> _Work instructions_
Put the part of the items that opens with the line containing "text La première" and closes with the line containing "picture [118, 862, 1123, 1057]" into a Markdown table with the columns Row and Line, including both of those lines. Number each row and leave out any blank lines.

Rows from a dataset
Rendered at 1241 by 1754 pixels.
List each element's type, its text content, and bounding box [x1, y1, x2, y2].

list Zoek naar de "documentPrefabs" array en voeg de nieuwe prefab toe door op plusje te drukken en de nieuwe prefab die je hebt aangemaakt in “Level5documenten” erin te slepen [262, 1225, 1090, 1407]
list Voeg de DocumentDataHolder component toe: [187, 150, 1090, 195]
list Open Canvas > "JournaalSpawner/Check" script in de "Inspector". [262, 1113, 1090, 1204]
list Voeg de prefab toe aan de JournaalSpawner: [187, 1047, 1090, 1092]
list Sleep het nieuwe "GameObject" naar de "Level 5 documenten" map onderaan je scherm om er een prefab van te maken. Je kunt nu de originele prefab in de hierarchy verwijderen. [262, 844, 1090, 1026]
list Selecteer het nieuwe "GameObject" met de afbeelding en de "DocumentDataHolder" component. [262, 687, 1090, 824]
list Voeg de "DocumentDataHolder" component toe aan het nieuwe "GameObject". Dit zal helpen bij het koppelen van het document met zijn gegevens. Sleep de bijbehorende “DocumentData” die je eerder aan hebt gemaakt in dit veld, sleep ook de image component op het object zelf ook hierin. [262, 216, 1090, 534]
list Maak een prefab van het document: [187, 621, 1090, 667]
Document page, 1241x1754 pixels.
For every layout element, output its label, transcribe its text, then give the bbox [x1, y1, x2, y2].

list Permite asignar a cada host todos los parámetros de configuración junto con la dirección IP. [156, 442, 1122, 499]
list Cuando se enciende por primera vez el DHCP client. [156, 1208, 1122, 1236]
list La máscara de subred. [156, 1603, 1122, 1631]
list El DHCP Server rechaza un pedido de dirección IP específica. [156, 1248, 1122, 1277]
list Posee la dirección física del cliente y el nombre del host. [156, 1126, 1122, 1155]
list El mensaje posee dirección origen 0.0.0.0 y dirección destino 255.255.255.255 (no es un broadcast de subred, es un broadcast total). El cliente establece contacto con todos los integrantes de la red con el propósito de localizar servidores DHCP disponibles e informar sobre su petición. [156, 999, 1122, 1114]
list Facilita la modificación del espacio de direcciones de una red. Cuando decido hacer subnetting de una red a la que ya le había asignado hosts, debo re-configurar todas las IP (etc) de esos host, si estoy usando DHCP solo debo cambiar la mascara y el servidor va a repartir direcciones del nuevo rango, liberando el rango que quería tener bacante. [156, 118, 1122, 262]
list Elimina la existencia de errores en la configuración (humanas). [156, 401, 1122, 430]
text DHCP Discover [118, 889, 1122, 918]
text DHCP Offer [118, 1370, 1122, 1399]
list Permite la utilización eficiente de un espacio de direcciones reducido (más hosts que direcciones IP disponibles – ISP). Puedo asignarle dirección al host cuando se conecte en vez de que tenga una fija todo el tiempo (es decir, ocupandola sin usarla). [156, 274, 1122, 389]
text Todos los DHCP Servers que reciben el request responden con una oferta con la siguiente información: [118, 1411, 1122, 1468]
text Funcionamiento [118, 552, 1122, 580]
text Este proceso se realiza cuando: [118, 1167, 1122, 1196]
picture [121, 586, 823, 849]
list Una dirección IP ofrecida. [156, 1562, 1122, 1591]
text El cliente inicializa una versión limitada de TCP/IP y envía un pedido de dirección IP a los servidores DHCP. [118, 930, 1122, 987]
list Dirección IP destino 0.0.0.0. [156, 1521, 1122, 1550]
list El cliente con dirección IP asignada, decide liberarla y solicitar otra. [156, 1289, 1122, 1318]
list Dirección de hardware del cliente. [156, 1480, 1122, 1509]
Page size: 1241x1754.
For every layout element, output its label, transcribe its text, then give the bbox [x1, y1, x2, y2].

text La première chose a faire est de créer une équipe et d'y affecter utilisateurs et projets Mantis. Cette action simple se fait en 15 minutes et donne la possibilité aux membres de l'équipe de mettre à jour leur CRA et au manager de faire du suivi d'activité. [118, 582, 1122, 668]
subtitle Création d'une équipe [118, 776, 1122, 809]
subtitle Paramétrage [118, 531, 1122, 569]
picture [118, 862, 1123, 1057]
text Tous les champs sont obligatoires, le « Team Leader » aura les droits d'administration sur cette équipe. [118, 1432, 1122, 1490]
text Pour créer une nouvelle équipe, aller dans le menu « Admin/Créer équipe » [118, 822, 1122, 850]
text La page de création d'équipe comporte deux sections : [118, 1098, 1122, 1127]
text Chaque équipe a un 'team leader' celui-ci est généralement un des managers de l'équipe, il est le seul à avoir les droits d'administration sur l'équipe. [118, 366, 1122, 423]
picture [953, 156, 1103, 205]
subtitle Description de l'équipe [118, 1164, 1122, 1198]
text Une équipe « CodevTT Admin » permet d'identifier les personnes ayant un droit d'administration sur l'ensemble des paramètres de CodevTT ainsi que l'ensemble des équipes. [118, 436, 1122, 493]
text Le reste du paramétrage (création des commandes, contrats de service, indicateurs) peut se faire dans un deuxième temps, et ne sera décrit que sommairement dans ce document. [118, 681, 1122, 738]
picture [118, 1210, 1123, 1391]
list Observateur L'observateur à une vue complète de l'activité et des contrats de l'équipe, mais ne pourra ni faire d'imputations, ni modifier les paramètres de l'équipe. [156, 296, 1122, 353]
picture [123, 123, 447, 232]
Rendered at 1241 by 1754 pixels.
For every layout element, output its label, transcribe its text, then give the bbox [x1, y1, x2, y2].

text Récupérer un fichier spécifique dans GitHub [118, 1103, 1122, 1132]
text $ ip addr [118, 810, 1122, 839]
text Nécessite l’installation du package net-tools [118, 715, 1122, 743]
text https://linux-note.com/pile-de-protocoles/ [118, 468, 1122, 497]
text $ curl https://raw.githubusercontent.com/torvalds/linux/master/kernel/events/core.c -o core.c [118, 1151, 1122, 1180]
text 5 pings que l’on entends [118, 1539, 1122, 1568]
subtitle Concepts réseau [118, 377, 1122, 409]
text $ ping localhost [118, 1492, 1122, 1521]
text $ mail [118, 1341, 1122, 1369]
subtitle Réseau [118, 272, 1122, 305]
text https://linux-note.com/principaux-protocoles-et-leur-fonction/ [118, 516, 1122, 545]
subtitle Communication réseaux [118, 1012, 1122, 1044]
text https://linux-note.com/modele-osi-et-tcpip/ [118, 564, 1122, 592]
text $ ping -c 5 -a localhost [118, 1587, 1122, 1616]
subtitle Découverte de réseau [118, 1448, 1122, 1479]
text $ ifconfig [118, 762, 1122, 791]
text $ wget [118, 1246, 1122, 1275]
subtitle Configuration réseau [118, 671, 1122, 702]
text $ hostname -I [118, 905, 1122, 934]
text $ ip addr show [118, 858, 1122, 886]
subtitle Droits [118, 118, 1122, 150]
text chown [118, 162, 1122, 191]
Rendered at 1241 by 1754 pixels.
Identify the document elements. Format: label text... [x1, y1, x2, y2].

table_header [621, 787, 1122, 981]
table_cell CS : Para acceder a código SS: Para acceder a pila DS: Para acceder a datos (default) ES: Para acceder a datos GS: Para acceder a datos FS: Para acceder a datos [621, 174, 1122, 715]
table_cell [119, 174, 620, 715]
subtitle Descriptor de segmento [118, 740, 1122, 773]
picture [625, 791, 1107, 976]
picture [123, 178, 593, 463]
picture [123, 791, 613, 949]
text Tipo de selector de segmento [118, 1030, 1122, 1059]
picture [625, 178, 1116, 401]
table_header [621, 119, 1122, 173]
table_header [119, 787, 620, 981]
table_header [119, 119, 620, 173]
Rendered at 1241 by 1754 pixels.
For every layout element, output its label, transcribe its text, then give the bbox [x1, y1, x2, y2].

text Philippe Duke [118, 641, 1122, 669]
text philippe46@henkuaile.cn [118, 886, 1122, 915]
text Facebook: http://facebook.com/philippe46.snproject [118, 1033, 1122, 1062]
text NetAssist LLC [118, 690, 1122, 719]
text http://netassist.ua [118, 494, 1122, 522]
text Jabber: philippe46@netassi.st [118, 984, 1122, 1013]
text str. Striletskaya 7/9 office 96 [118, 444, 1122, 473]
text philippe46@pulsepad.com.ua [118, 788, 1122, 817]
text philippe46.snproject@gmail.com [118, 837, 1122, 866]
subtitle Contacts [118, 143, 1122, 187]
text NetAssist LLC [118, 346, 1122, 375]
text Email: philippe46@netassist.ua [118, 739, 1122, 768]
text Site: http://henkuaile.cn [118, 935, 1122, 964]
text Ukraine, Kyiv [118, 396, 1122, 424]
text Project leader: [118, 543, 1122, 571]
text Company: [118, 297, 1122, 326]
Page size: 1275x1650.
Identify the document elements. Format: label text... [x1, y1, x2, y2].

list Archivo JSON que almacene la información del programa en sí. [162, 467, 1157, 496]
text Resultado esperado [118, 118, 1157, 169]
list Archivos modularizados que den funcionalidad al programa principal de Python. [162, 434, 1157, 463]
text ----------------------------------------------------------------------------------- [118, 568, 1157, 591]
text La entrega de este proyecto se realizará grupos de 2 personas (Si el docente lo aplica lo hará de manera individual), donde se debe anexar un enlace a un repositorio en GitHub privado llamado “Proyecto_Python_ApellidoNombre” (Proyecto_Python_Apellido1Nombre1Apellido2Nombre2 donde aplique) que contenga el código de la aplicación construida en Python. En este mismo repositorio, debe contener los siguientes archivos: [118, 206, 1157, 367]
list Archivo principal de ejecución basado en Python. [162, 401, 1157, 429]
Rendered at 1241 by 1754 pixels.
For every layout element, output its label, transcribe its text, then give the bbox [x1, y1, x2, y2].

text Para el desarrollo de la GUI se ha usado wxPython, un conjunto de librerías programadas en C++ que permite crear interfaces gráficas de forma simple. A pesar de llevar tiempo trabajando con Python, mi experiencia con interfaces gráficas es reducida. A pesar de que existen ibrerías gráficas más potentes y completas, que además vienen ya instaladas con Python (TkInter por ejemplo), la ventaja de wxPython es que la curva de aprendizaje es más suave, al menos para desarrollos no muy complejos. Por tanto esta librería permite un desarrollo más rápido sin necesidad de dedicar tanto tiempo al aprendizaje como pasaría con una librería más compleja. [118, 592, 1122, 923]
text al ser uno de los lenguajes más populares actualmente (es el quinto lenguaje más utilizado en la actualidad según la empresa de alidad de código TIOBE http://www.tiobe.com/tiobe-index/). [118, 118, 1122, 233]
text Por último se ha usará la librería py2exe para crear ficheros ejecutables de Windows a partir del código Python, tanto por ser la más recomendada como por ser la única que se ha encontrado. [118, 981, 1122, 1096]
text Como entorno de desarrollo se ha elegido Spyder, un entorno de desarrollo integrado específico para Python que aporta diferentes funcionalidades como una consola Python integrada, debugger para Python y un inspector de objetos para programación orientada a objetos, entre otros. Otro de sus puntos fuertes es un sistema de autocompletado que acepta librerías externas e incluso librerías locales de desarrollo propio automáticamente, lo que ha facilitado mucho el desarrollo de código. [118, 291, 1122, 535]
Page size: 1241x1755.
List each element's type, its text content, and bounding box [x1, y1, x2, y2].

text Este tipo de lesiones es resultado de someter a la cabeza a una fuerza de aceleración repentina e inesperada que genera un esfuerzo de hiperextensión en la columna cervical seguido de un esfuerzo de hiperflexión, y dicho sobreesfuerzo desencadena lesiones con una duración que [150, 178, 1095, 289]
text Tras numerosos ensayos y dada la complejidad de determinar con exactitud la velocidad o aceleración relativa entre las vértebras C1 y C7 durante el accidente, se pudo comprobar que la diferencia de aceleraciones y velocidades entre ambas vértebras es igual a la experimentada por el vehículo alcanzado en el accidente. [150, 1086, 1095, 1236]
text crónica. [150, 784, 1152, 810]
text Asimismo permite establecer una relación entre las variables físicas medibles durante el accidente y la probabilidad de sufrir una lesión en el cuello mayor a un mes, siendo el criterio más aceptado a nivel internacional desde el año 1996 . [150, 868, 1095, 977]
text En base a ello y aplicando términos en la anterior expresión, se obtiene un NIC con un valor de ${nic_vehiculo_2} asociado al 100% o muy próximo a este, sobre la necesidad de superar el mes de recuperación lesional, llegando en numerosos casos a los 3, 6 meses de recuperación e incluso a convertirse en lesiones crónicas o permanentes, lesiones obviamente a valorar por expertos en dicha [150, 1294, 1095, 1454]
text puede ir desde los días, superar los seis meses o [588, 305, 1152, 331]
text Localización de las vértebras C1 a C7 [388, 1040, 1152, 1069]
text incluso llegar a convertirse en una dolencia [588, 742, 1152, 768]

> _Output for this exercise_
| Row | Line |
|---|---|
| 1 | text La première chose a faire est de créer une équipe et d'y affecter utilisateurs et projets Mantis. Cette action simple se fait en 15 minutes et donne la possibilité aux membres de l'équipe de mettre à jour leur CRA et au manager de faire du suivi d'activité. [118, 582, 1122, 668] |
| 2 | subtitle Création d'une équipe [118, 776, 1122, 809] |
| 3 | subtitle Paramétrage [118, 531, 1122, 569] |
| 4 | picture [118, 862, 1123, 1057] |